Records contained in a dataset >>
Start of Block
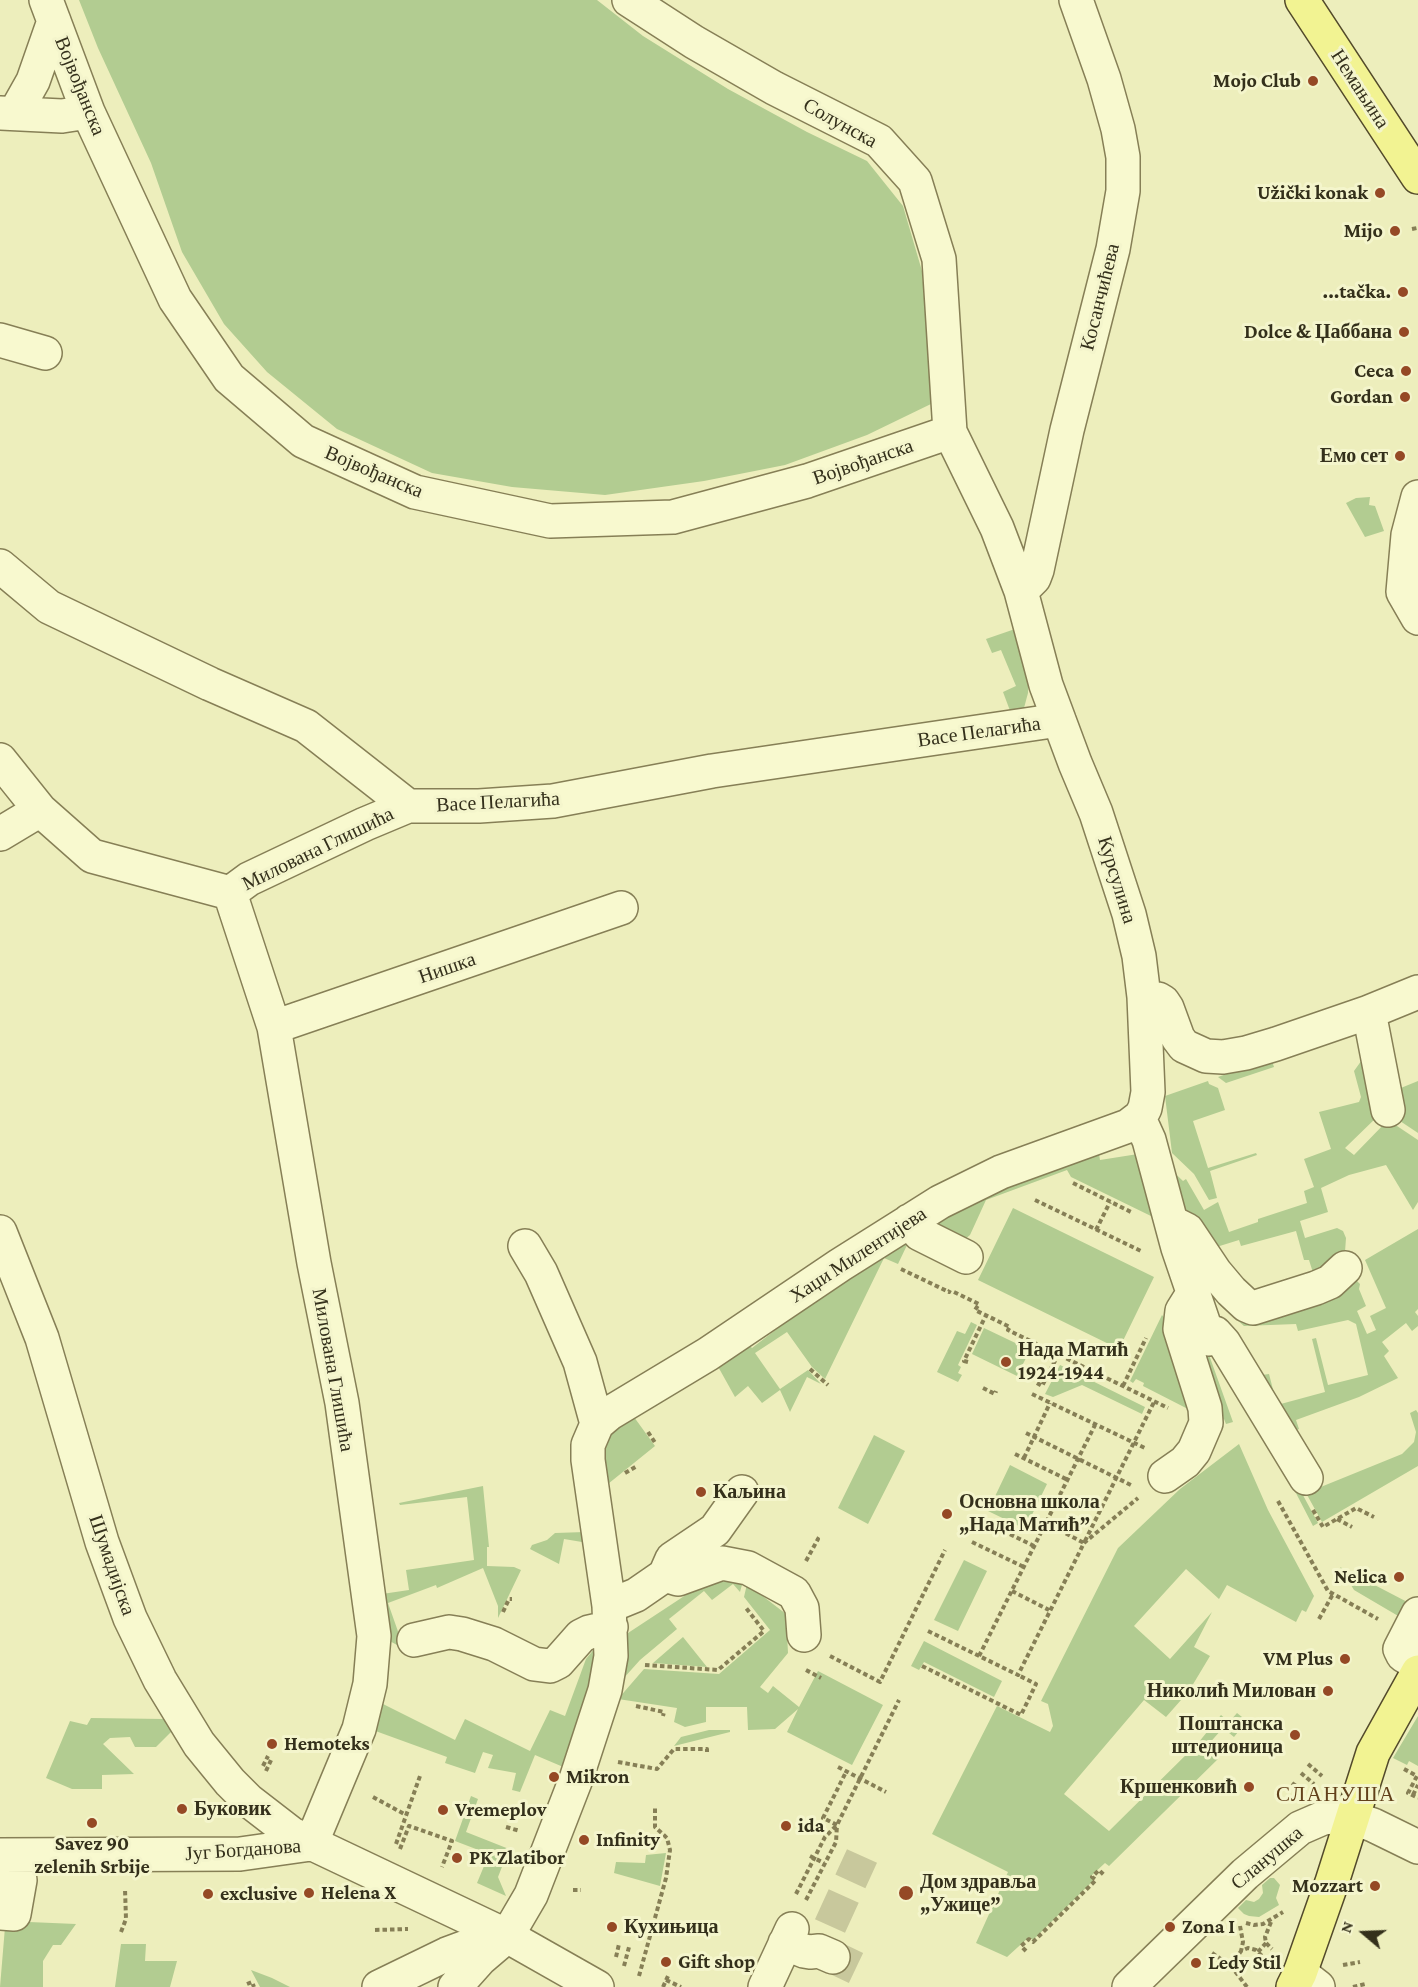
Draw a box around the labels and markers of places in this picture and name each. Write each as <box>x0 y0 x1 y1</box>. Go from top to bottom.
place label: Mojo Club <box>1213 69 1301 93</box>
marker: Mojo Club <box>1306 74 1320 88</box>
place label: Užički konak <box>1257 181 1368 205</box>
marker: Užički konak <box>1373 186 1387 200</box>
place label: Mijo <box>1344 219 1383 243</box>
marker: Mijo <box>1388 224 1402 238</box>
place label: ...tačka. <box>1323 280 1391 304</box>
marker: ...tačka. <box>1396 285 1410 299</box>
place label: Dolce & Џаббана <box>1244 320 1392 344</box>
marker: Dolce & Џаббана <box>1397 325 1411 339</box>
place label: Ceca <box>1354 359 1394 383</box>
marker: Ceca <box>1399 364 1413 378</box>
place label: Gordan <box>1330 385 1393 409</box>
marker: Gordan <box>1398 390 1412 404</box>
place label: Емо сет <box>1320 444 1388 468</box>
marker: Емо сет <box>1393 449 1407 463</box>
place label: Нада Матић 1924-1944 <box>1018 1338 1128 1385</box>
marker: Нада Матић 1924-1944 <box>999 1355 1013 1369</box>
place label: Каљина <box>713 1480 786 1504</box>
marker: Каљина <box>694 1485 708 1499</box>
place label: Основна школа „Нада Матић” <box>959 1490 1100 1537</box>
marker: Основна школа „Нада Матић” <box>940 1507 954 1521</box>
place label: Nelica <box>1334 1565 1387 1589</box>
marker: Nelica <box>1392 1570 1406 1584</box>
place label: VM Plus <box>1263 1647 1333 1671</box>
marker: VM Plus <box>1338 1652 1352 1666</box>
place label: Николић Милован <box>1147 1679 1316 1703</box>
marker: Николић Милован <box>1321 1684 1335 1698</box>
place label: Поштанска штедионица <box>1171 1712 1283 1759</box>
marker: Поштанска штедионица <box>1288 1728 1302 1742</box>
place label: Hemoteks <box>284 1732 370 1756</box>
marker: Hemoteks <box>265 1737 279 1751</box>
place label: Mikron <box>566 1765 629 1789</box>
marker: Mikron <box>547 1770 561 1784</box>
place label: Кршенковић <box>1120 1775 1237 1799</box>
marker: Кршенковић <box>1242 1780 1256 1794</box>
place label: Буковик <box>194 1797 271 1821</box>
place label: Vremeplov <box>455 1798 546 1822</box>
marker: Буковик <box>175 1802 189 1816</box>
marker: Vremeplov <box>436 1803 450 1817</box>
place label: ida <box>798 1814 824 1838</box>
marker: Savez 90 zelenih Srbije <box>85 1816 99 1830</box>
marker: ida <box>779 1819 793 1833</box>
place label: Infinity <box>596 1828 660 1852</box>
place label: Savez 90 zelenih Srbije <box>34 1832 150 1879</box>
marker: Infinity <box>577 1833 591 1847</box>
place label: PK Zlatibor <box>469 1846 565 1870</box>
marker: PK Zlatibor <box>450 1851 464 1865</box>
place label: Дом здравља „Ужице” <box>920 1870 1036 1917</box>
place label: Mozzart <box>1292 1874 1363 1898</box>
marker: Mozzart <box>1368 1879 1382 1893</box>
place label: Helena X <box>321 1881 396 1905</box>
place label: exclusive <box>220 1882 297 1906</box>
marker: Дом здравља „Ужице” <box>897 1884 915 1902</box>
marker: Helena X <box>302 1886 316 1900</box>
marker: exclusive <box>201 1887 215 1901</box>
place label: Кухињица <box>624 1915 719 1939</box>
place label: Zona I <box>1182 1915 1235 1939</box>
marker: Кухињица <box>605 1920 619 1934</box>
marker: Zona I <box>1163 1920 1177 1934</box>
place label: Gift shop <box>678 1950 755 1974</box>
place label: Ledy Stil <box>1208 1951 1281 1975</box>
marker: Gift shop <box>659 1955 673 1969</box>
marker: Ledy Stil <box>1189 1956 1203 1970</box>

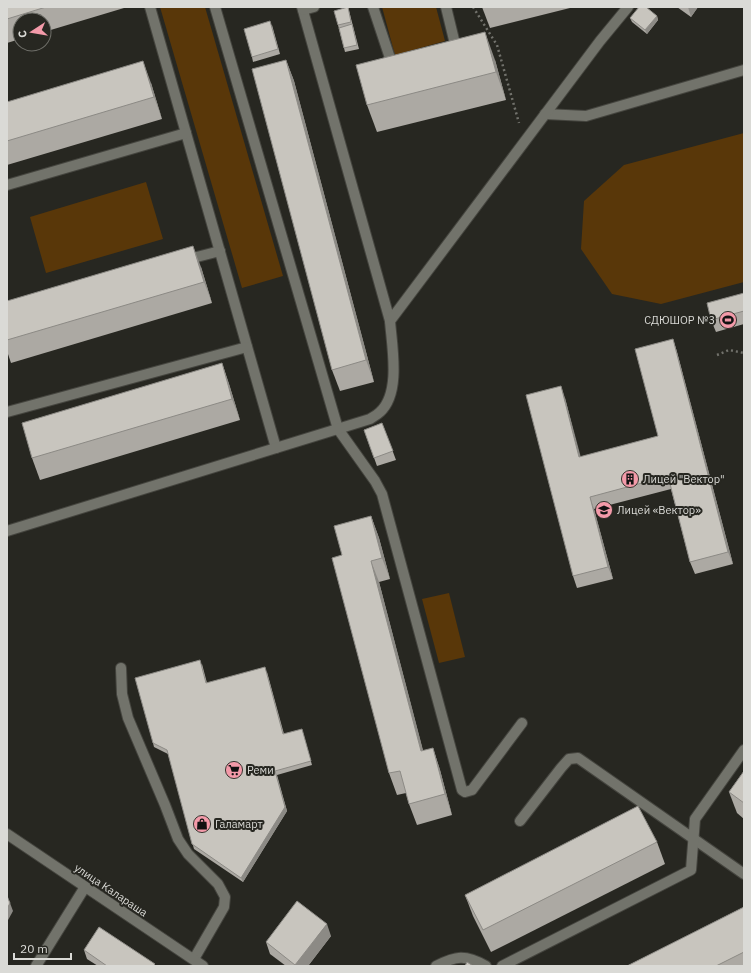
End of Block
ABOUT THIS TASK >>
Without the pictures, set down every entry exactly.

RESULT OF THE EXERCISE >>
Draw a box around the labels and markers of places in this picture and name each. Write each as <box>x0 y0 x1 y1</box>. Go from top to bottom.
place label: Mojo Club <box>1213 69 1301 93</box>
marker: Mojo Club <box>1306 74 1320 88</box>
place label: Užički konak <box>1257 181 1368 205</box>
marker: Užički konak <box>1373 186 1387 200</box>
place label: Mijo <box>1344 219 1383 243</box>
marker: Mijo <box>1388 224 1402 238</box>
place label: ...tačka. <box>1323 280 1391 304</box>
marker: ...tačka. <box>1396 285 1410 299</box>
place label: Dolce & Џаббана <box>1244 320 1392 344</box>
marker: Dolce & Џаббана <box>1397 325 1411 339</box>
place label: Ceca <box>1354 359 1394 383</box>
marker: Ceca <box>1399 364 1413 378</box>
place label: Gordan <box>1330 385 1393 409</box>
marker: Gordan <box>1398 390 1412 404</box>
place label: Емо сет <box>1320 444 1388 468</box>
marker: Емо сет <box>1393 449 1407 463</box>
place label: Нада Матић 1924-1944 <box>1018 1338 1128 1385</box>
marker: Нада Матић 1924-1944 <box>999 1355 1013 1369</box>
place label: Каљина <box>713 1480 786 1504</box>
marker: Каљина <box>694 1485 708 1499</box>
place label: Основна школа „Нада Матић” <box>959 1490 1100 1537</box>
marker: Основна школа „Нада Матић” <box>940 1507 954 1521</box>
place label: Nelica <box>1334 1565 1387 1589</box>
marker: Nelica <box>1392 1570 1406 1584</box>
place label: VM Plus <box>1263 1647 1333 1671</box>
marker: VM Plus <box>1338 1652 1352 1666</box>
place label: Николић Милован <box>1147 1679 1316 1703</box>
marker: Николић Милован <box>1321 1684 1335 1698</box>
place label: Поштанска штедионица <box>1171 1712 1283 1759</box>
marker: Поштанска штедионица <box>1288 1728 1302 1742</box>
place label: Hemoteks <box>284 1732 370 1756</box>
marker: Hemoteks <box>265 1737 279 1751</box>
place label: Mikron <box>566 1765 629 1789</box>
marker: Mikron <box>547 1770 561 1784</box>
place label: Кршенковић <box>1120 1775 1237 1799</box>
marker: Кршенковић <box>1242 1780 1256 1794</box>
place label: Буковик <box>194 1797 271 1821</box>
place label: Vremeplov <box>455 1798 546 1822</box>
marker: Буковик <box>175 1802 189 1816</box>
marker: Vremeplov <box>436 1803 450 1817</box>
place label: ida <box>798 1814 824 1838</box>
marker: Savez 90 zelenih Srbije <box>85 1816 99 1830</box>
marker: ida <box>779 1819 793 1833</box>
place label: Infinity <box>596 1828 660 1852</box>
place label: Savez 90 zelenih Srbije <box>34 1832 150 1879</box>
marker: Infinity <box>577 1833 591 1847</box>
place label: PK Zlatibor <box>469 1846 565 1870</box>
marker: PK Zlatibor <box>450 1851 464 1865</box>
place label: Дом здравља „Ужице” <box>920 1870 1036 1917</box>
place label: Mozzart <box>1292 1874 1363 1898</box>
marker: Mozzart <box>1368 1879 1382 1893</box>
place label: Helena X <box>321 1881 396 1905</box>
place label: exclusive <box>220 1882 297 1906</box>
marker: Дом здравља „Ужице” <box>897 1884 915 1902</box>
marker: Helena X <box>302 1886 316 1900</box>
marker: exclusive <box>201 1887 215 1901</box>
place label: Кухињица <box>624 1915 719 1939</box>
place label: Zona I <box>1182 1915 1235 1939</box>
marker: Кухињица <box>605 1920 619 1934</box>
marker: Zona I <box>1163 1920 1177 1934</box>
place label: Gift shop <box>678 1950 755 1974</box>
place label: Ledy Stil <box>1208 1951 1281 1975</box>
marker: Gift shop <box>659 1955 673 1969</box>
marker: Ledy Stil <box>1189 1956 1203 1970</box>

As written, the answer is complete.